Mars bars and cream cakes with first,  apples and fish with my twins.


----------



## Wirrallass (Mar 13, 2018)

Come on ladies, can you recall what you craved when you were pregnant! Anything unusual? Did you crave anything that you haven't touched since?

I also had a craving for weetabix throughout both my pregnancies but I would only eat them if the milk was ice cold! Anything I drank had to be ice cold ~ I would run the cold water tap until the water was really cold before I'd drink it


----------



## Wirrallass (Mar 20, 2018)

Burnt toast without butter I wouldn't dream of eating burnt toast either before or after my pregnancies but it was one of my many cravings...ugh!


----------



## Vince_UK (Mar 20, 2018)

wirralass said:


> Burnt toast without butter I wouldn't dream of eating burnt toast either before or after my pregnancies but it was one of my many cravings...ugh!


I need talk to my toaster, it seems to think that is the only way to do toast


----------



## Sally71 (Mar 20, 2018)

I went off everything when I was pregnant, nothing tasted right at all except for salt and vinegar flavour Pringles, and tomato soup, which I practically lived on for a couple of months!  Didn't crave them quite so badly that I had to send hubby out at 2am to find some though, thank goodness!

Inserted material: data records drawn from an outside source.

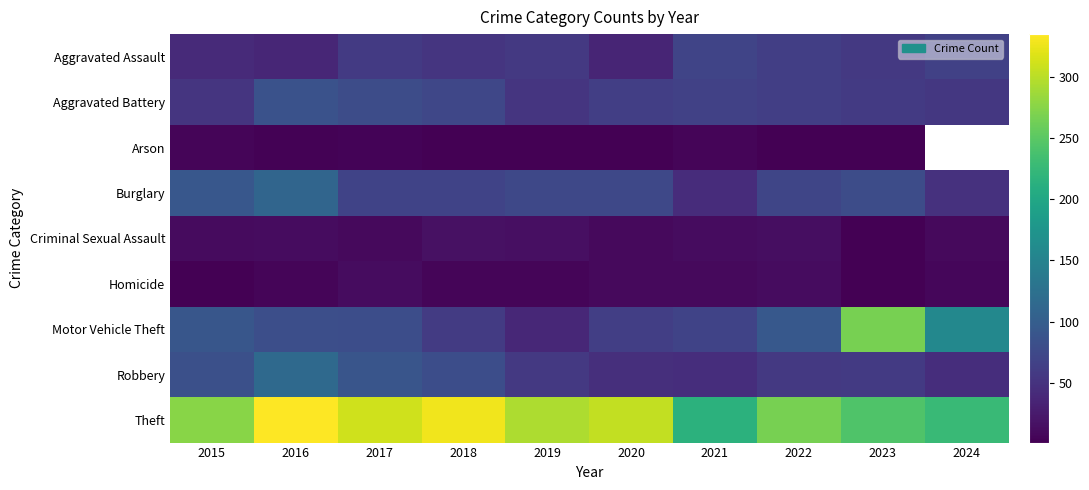

Which category has the highest value in the Homicide series?

2017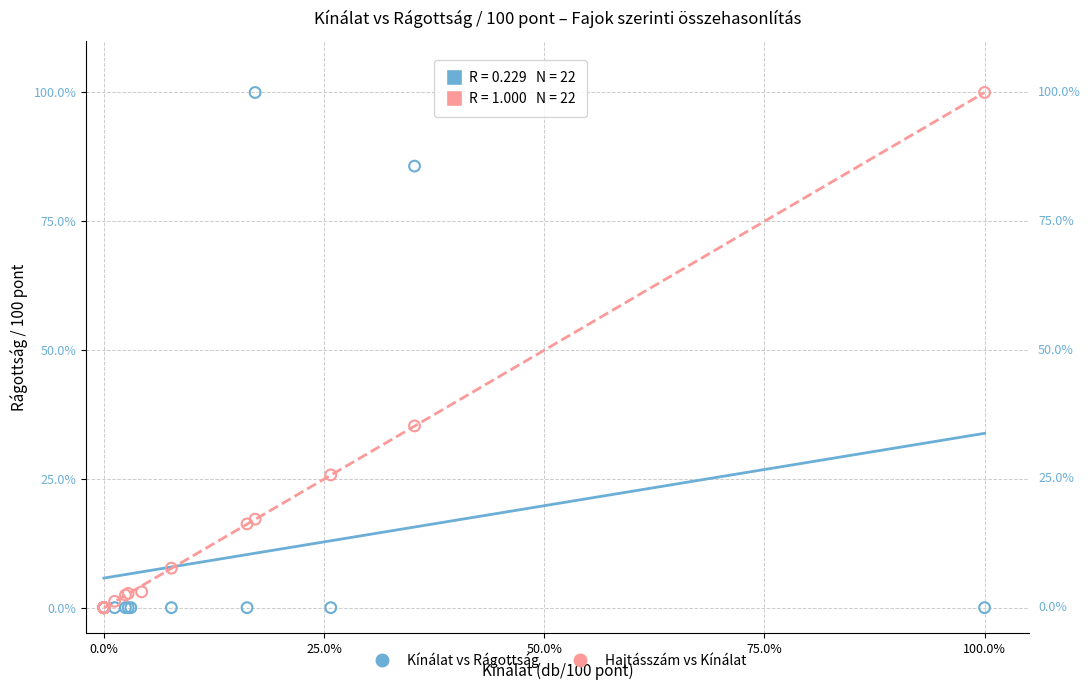

What are all the series names shown in the legend?

Kínálat vs Rágottság, Hajtásszám vs Kínálat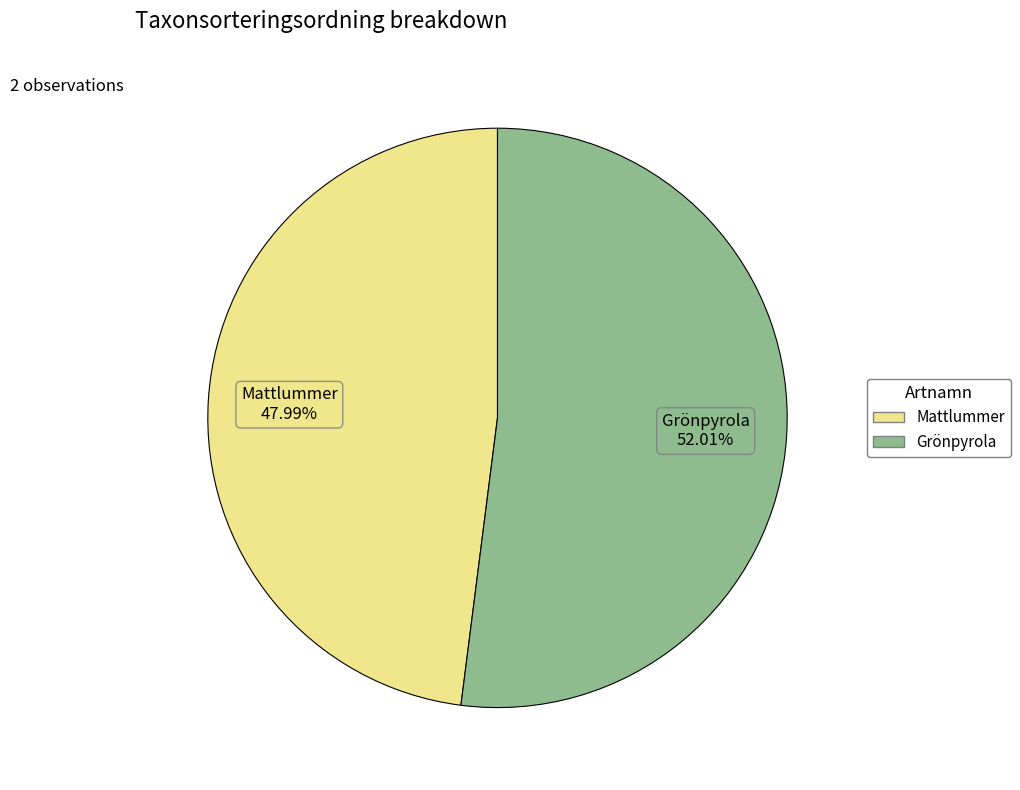

True or false: Grönpyrola accounts for 64% of the total.

False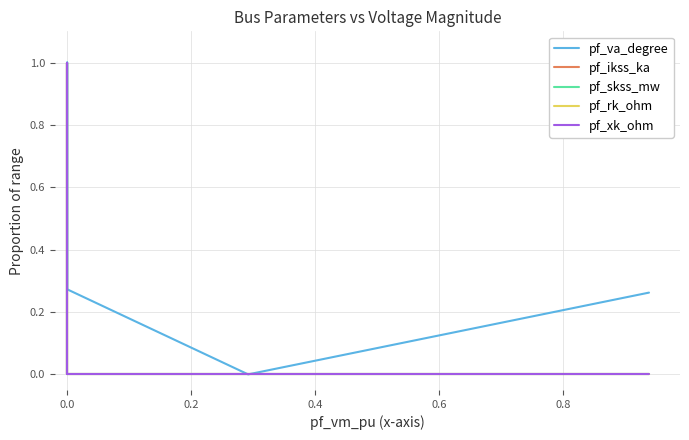

Does the chart have visible grid lines?

Yes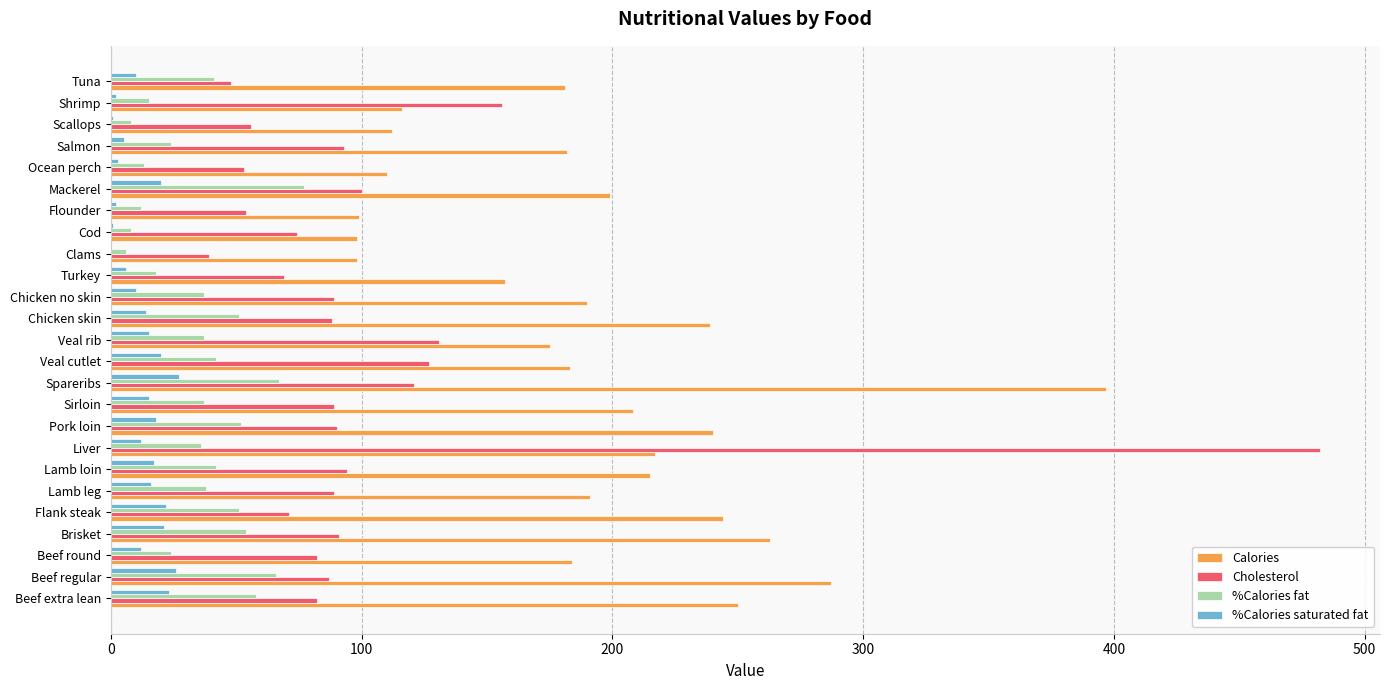

Which category has the highest value across all series?

Liver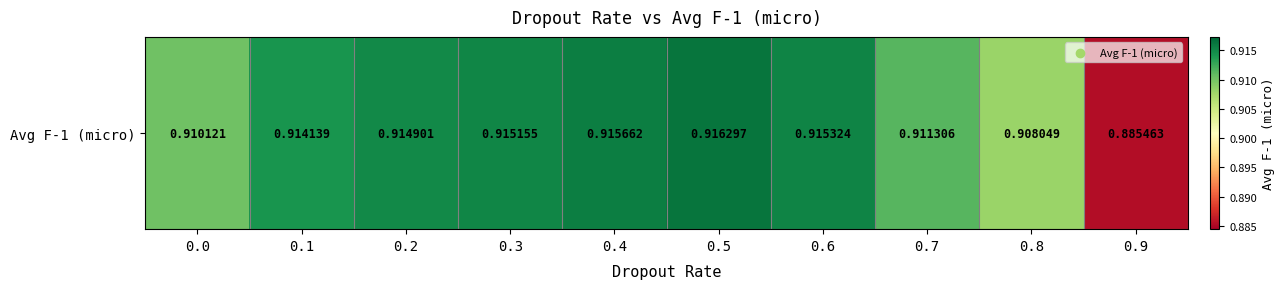

Which category has the highest value across all series?

0.5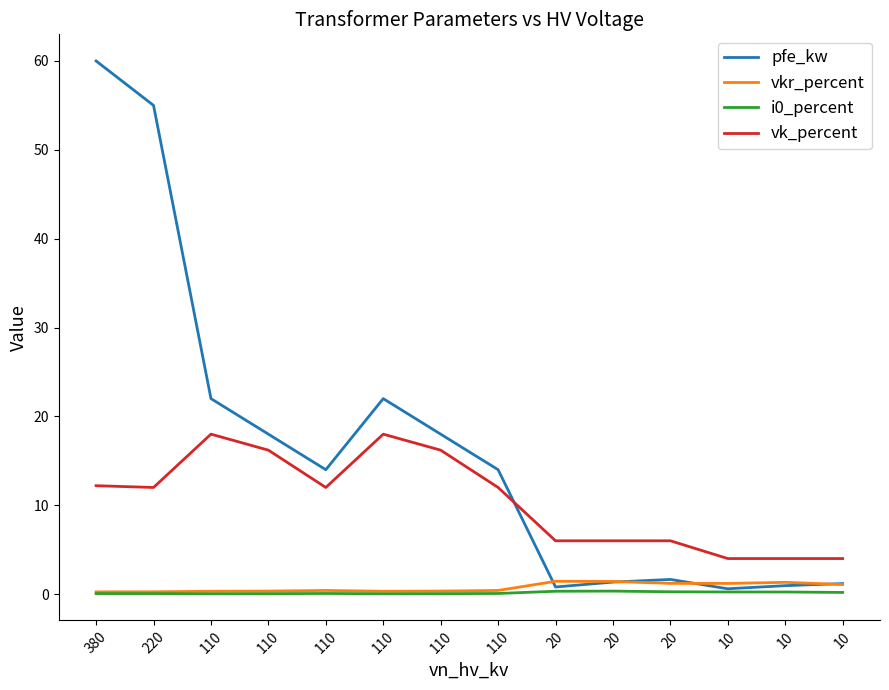

Does the chart display data point markers on the line(s)?

No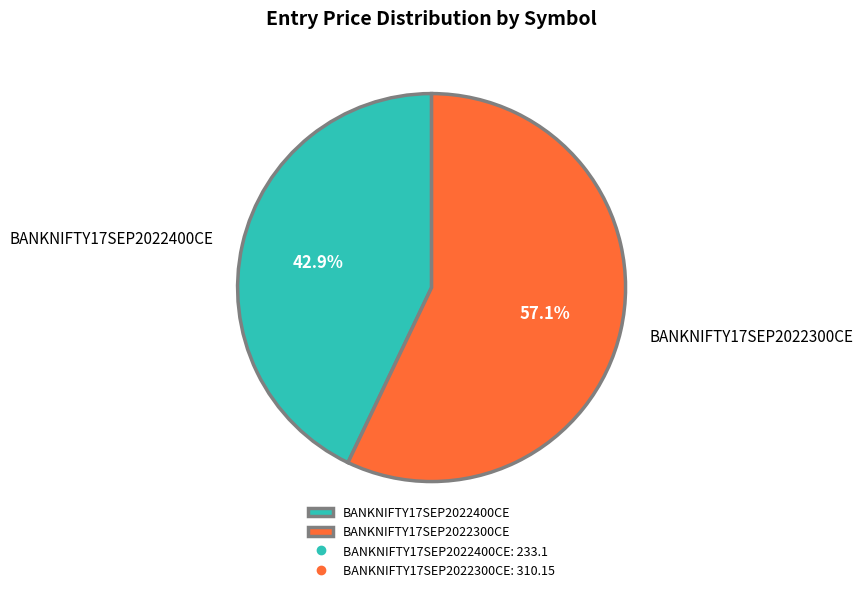

Which has a higher value, BANKNIFTY17SEP2022400CE or BANKNIFTY17SEP2022300CE?

BANKNIFTY17SEP2022300CE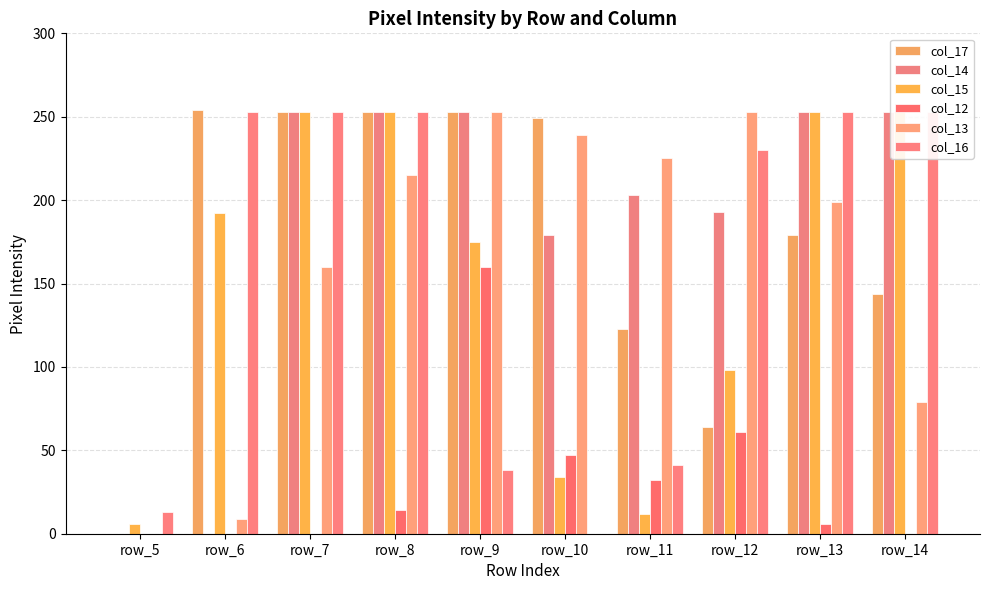

Reading right to left, list all the values displayed in this chart.

col_17: row_14=144	row_13=179	row_12=64	row_11=123	row_10=249	row_9=253	row_8=253	row_7=253	row_6=254	row_5=0
col_14: row_14=253	row_13=253	row_12=193	row_11=203	row_10=179	row_9=253	row_8=253	row_7=253	row_6=0	row_5=0
col_15: row_14=253	row_13=253	row_12=98	row_11=12	row_10=34	row_9=175	row_8=253	row_7=253	row_6=192	row_5=6
col_12: row_14=0	row_13=6	row_12=61	row_11=32	row_10=47	row_9=160	row_8=14	row_7=0	row_6=0	row_5=0
col_13: row_14=79	row_13=199	row_12=253	row_11=225	row_10=239	row_9=253	row_8=215	row_7=160	row_6=9	row_5=0
col_16: row_14=253	row_13=253	row_12=230	row_11=41	row_10=0	row_9=38	row_8=253	row_7=253	row_6=253	row_5=13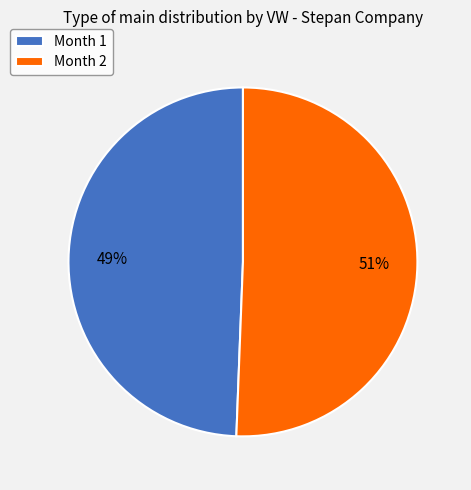

Rank the categories by value from highest to lowest.

Month 2, Month 1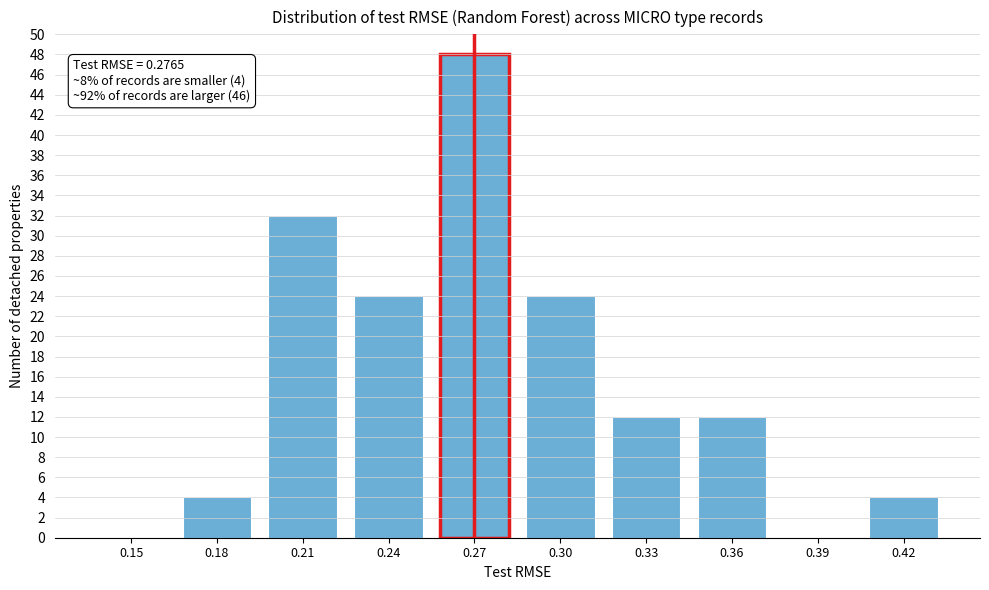

Reading left to right, list all the values displayed in this chart.

0.15=0	0.18=4	0.21=32	0.24=24	0.27=48	0.30=24	0.33=12	0.36=12	0.39=0	0.42=4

And regarding creosote, I used to LOVE the smell of that when I was young, nothing at all to do with being pregnant, dad would creosote the fence once a year and mum and I would sit there just inhaling the smell... I was gutted when they declared it dangerous and stopped selling it!


----------



## grainger (Mar 20, 2018)

1st - crispy creme doughnut with a pork pie. Currys of any kind and anything sweet.

This pregnancy - I have an unhealthy obsession with squirty cream and I sent my hubby out for McDonald’s the other day at 10pm at night because I Needed a burger. Also mustard. I’d eat pretty much anything if it had mustard on it. 

Nothing too random.


----------



## Sprogladite (Mar 20, 2018)

Wotsits for me at about 2am, luckily we had people over who trekked out to the nearest petrol station to get some for me lol.

Also cheese and onion crisps with generous heaps of salad cream on them!


----------



## Amigo (Mar 20, 2018)

Chocolate bars! Probably why I’m diabetic now


----------